**Required work:** Drop the pictures, then extract the listing word for word.

**Material provided:**
╭──

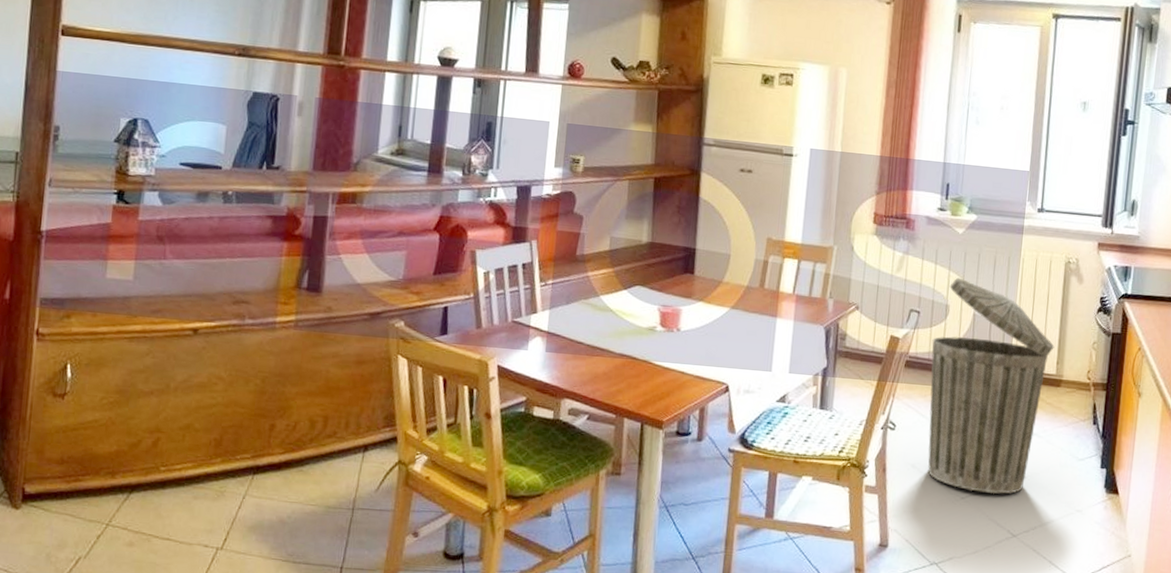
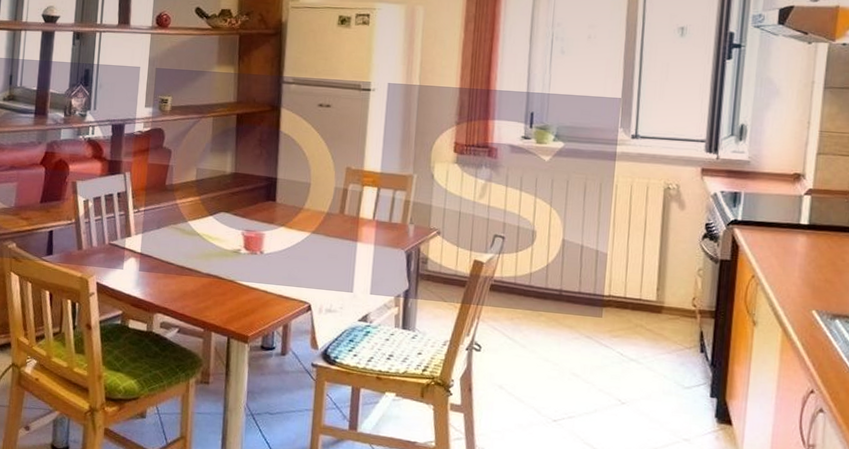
trash can: present [928,277,1055,494] -> none [516,204,654,419]

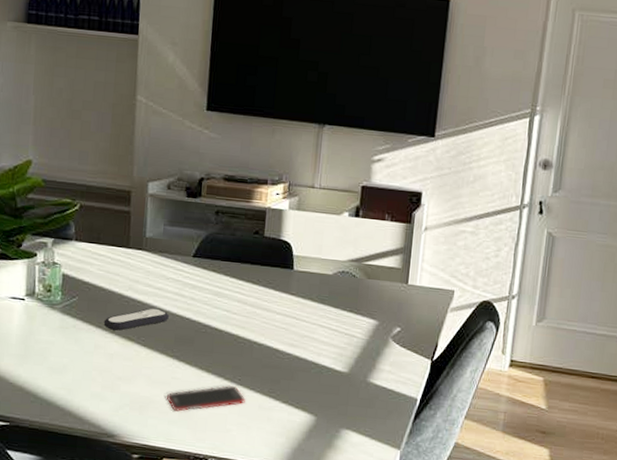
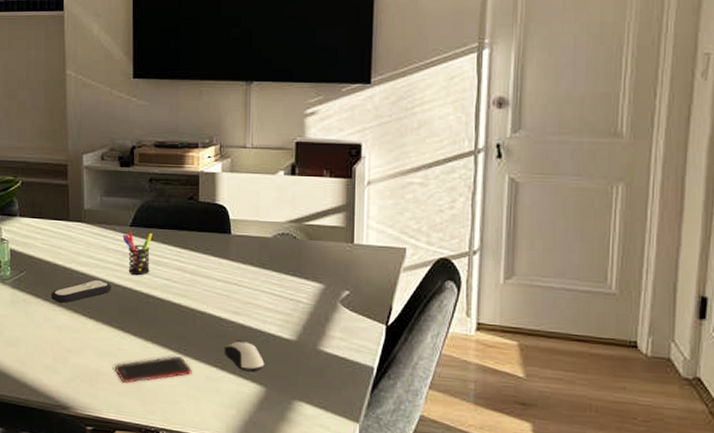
pen holder: none [184,262,215,306] -> present [122,231,153,276]
computer mouse: none [278,371,317,402] -> present [224,340,265,372]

╰──

**Response for this exercise:**
trash can: present [928,277,1055,494] -> none [516,204,654,419]

pen holder: none [184,262,215,306] -> present [122,231,153,276]
computer mouse: none [278,371,317,402] -> present [224,340,265,372]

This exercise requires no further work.